Queen of the Silver Dollar

Edward Hower, Author Permanent Press (NY) $24 (220p) ISBN 978-1-877946-92-9
Oversized June Chatwin, a 21-year-old who wears a big black Stetson, is good at listening to other people's problems--a good thing since the former rodeo rider, general outsider and recovering alcoholic has landed herself at a Connecticut asylum so elitist that the inmates are referred to by the staff as ""guests"" and the hospital stationery reads ""The Pines... An Inn."" Sober for the first time in years, she takes new pleasure in learning about other peoples' lives, and she's surrounded by fascinating personalities: a screenwriter whose one smashing success no one remembers; a ballplayer with the weight of Harlem on his shoulders; and Jack, a native New Englander who assures her just after they meet that she's ""not ridiculous,"" the most romantic words she's ever heard.
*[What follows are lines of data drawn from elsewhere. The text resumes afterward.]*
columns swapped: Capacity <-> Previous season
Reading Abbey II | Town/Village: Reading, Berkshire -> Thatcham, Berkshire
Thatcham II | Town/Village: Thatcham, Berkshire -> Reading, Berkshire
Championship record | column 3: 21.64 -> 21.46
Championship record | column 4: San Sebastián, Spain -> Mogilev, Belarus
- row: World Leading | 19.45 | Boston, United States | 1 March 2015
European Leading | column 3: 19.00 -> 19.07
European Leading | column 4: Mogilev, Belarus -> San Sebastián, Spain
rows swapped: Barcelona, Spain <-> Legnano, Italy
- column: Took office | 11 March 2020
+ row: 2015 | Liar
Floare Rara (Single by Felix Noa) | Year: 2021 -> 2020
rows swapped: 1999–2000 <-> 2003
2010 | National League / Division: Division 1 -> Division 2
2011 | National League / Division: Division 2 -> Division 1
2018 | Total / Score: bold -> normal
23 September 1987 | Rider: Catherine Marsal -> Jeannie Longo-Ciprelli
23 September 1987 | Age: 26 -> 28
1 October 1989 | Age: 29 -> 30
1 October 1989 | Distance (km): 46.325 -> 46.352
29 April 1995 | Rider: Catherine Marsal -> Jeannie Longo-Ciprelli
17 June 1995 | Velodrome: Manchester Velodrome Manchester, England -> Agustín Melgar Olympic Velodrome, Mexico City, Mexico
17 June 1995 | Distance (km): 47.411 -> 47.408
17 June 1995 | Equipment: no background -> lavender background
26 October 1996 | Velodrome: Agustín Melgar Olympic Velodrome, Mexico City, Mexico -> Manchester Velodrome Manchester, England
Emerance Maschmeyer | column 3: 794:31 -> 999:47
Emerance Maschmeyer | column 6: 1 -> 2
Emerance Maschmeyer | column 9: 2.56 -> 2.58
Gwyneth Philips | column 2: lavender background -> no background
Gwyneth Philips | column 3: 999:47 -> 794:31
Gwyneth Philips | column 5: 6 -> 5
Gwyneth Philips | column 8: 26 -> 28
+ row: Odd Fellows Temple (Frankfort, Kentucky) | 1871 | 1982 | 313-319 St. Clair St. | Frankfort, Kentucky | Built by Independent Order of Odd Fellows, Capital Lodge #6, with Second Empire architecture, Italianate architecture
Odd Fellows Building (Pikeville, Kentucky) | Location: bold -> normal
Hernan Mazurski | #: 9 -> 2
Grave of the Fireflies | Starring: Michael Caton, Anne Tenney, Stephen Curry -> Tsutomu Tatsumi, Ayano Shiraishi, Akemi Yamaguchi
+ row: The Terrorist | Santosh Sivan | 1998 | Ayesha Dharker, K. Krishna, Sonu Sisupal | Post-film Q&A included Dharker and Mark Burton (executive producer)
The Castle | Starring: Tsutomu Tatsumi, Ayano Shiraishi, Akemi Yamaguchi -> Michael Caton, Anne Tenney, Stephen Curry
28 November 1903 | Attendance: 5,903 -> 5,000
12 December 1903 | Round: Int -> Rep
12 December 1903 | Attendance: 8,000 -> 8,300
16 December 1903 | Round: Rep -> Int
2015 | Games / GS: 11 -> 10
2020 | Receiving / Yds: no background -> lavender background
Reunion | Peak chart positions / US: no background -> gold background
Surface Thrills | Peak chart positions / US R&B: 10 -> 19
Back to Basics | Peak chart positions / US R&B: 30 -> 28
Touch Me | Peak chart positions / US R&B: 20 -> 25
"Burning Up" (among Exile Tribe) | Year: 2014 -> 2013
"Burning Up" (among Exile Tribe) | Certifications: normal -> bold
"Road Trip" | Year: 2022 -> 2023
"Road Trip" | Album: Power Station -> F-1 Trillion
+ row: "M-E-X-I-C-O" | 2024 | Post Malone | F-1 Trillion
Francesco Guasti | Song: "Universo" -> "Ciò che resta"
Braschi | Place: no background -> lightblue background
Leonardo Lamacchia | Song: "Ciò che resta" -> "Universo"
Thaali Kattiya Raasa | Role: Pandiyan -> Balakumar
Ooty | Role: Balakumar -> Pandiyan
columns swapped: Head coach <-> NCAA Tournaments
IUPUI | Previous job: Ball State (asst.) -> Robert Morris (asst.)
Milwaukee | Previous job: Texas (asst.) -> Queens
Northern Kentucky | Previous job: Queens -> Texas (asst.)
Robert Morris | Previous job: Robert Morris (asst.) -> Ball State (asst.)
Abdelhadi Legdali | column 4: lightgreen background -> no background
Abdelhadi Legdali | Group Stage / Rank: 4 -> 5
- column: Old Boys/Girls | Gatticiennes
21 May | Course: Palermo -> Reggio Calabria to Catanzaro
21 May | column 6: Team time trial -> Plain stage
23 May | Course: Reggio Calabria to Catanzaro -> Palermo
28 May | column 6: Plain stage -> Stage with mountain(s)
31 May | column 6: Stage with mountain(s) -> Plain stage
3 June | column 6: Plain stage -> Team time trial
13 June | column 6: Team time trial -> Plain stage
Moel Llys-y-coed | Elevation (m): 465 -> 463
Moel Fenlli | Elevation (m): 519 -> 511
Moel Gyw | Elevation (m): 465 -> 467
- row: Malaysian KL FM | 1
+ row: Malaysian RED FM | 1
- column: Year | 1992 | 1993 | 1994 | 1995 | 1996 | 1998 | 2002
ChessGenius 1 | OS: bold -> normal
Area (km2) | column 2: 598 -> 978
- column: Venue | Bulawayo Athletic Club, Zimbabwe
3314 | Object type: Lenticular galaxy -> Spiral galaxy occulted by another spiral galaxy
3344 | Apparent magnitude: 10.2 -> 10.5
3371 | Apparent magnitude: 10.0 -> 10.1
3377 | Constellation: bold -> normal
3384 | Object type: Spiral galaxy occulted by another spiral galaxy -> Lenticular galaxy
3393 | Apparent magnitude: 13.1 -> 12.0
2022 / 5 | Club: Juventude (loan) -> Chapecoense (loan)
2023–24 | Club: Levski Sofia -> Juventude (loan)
With all her energies focused on others, however, how will June find the time to focus on her own past--which includes getting gang raped on the bar of a gin mill--and her gay brother's attempted suicide? Hower's (Night Train Blues) fifth novel is frequently amusing and insightful, although Jack and June both seem much older than in their 20s. The questions that unfold are emotionally charged: Will they become lovers or friends within the confines of the country club/institution? Will their relationship survive in the ""real world"" if and when they both get out? Readers will root for June as she learns that the best therapy often comes from other patients rather than from professionals. More importantly, she learns from her friendship with Jack that the biggest ghosts from our pasts are often ourselves. (Sept.)